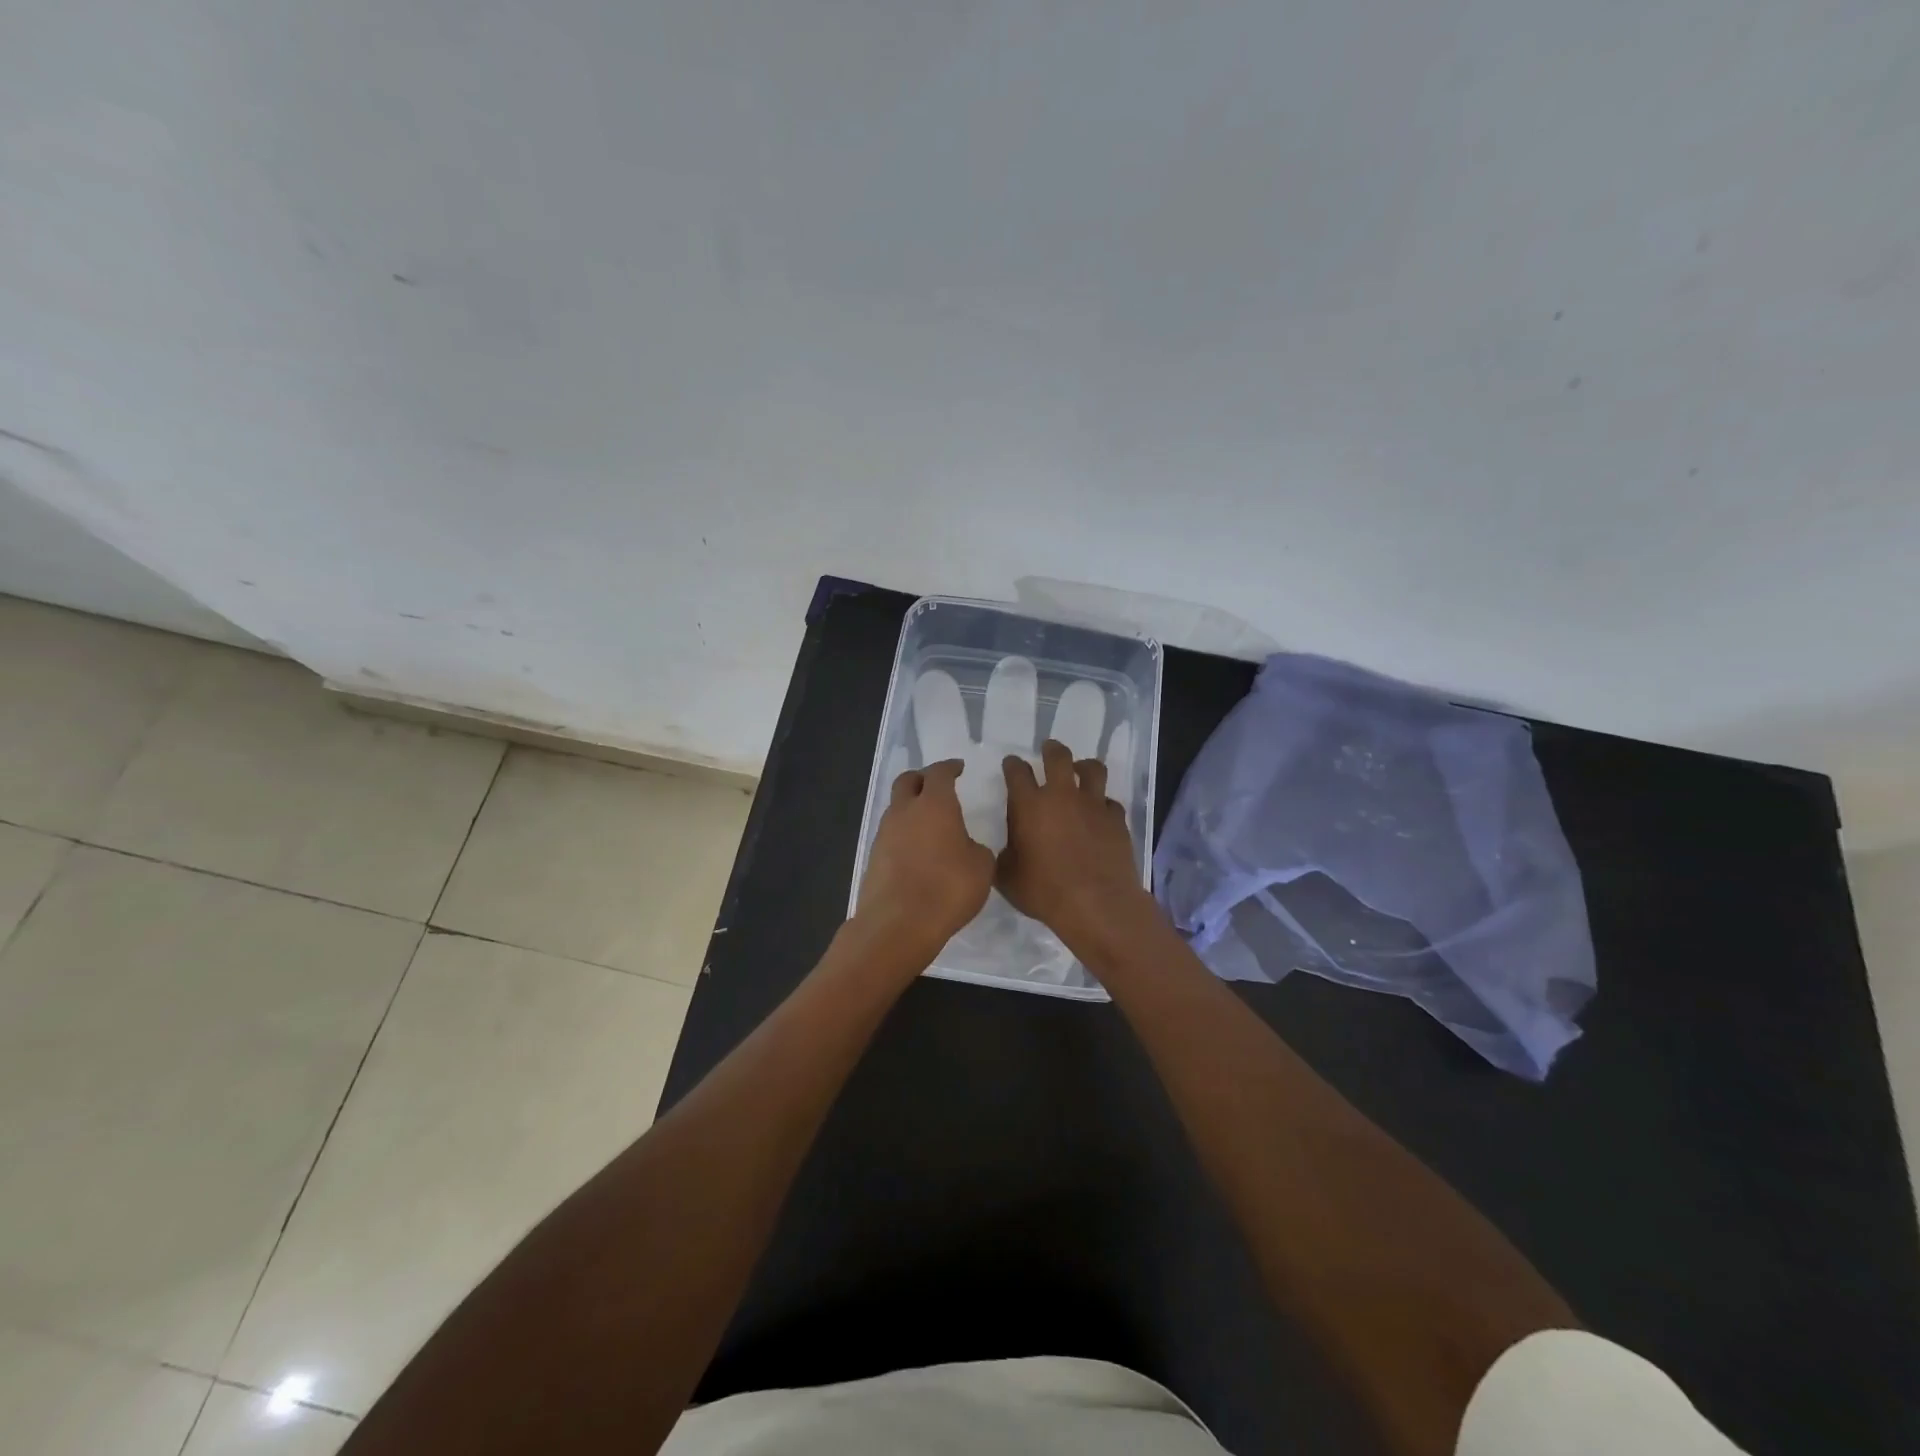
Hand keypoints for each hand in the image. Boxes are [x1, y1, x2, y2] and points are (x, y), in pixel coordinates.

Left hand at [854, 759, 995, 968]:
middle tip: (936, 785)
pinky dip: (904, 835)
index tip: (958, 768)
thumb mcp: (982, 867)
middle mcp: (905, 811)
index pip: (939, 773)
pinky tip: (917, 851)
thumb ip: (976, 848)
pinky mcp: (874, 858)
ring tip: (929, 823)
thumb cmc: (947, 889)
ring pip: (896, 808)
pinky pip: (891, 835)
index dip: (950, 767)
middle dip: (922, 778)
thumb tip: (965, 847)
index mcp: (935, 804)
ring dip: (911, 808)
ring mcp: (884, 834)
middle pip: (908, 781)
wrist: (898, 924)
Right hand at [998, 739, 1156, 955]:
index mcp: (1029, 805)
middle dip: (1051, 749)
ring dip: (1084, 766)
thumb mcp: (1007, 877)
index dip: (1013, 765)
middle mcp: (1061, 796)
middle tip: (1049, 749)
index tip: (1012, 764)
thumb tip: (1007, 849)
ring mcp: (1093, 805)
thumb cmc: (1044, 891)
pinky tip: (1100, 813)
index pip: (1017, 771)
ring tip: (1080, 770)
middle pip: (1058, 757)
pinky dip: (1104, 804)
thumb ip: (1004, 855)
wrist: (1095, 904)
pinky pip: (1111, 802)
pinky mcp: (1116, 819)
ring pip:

◇ ◇ ◇ ◇ ◇ ◇ ◇

# THE PROBLEM
Where an entry contains an image, leave the image out; otherwise retype everything exactly.

# TASK RESPONSE
Hand keypoints for each hand in the image. Boxes are [x1, y1, x2, y2] and points are (x, y), in pixel coordinates.

Left hand at [854, 759, 995, 968]:
middle tip: (936, 785)
pinky dip: (904, 835)
index tip: (958, 768)
thumb mcp: (982, 867)
middle mcp: (905, 811)
index pip: (939, 773)
pinky tip: (917, 851)
thumb ip: (976, 848)
pinky mcp: (874, 858)
ring tip: (929, 823)
thumb cmc: (947, 889)
ring pip: (896, 808)
pinky pip: (891, 835)
index dip: (950, 767)
middle dip: (922, 778)
thumb tip: (965, 847)
index mcp: (935, 804)
ring dip: (911, 808)
ring mcp: (884, 834)
middle pip: (908, 781)
wrist: (898, 924)
Right hand at [998, 739, 1156, 955]:
index mcp: (1029, 805)
middle dip: (1051, 749)
ring dip: (1084, 766)
thumb mcp: (1007, 877)
index dip: (1013, 765)
middle mcp: (1061, 796)
middle tip: (1049, 749)
index tip: (1012, 764)
thumb tip: (1007, 849)
ring mcp: (1093, 805)
thumb cmc: (1044, 891)
pinky tip: (1100, 813)
index pip: (1017, 771)
ring tip: (1080, 770)
middle pip: (1058, 757)
pinky dip: (1104, 804)
thumb ip: (1004, 855)
wrist: (1095, 904)
pinky pip: (1111, 802)
pinky mcp: (1116, 819)
ring pip:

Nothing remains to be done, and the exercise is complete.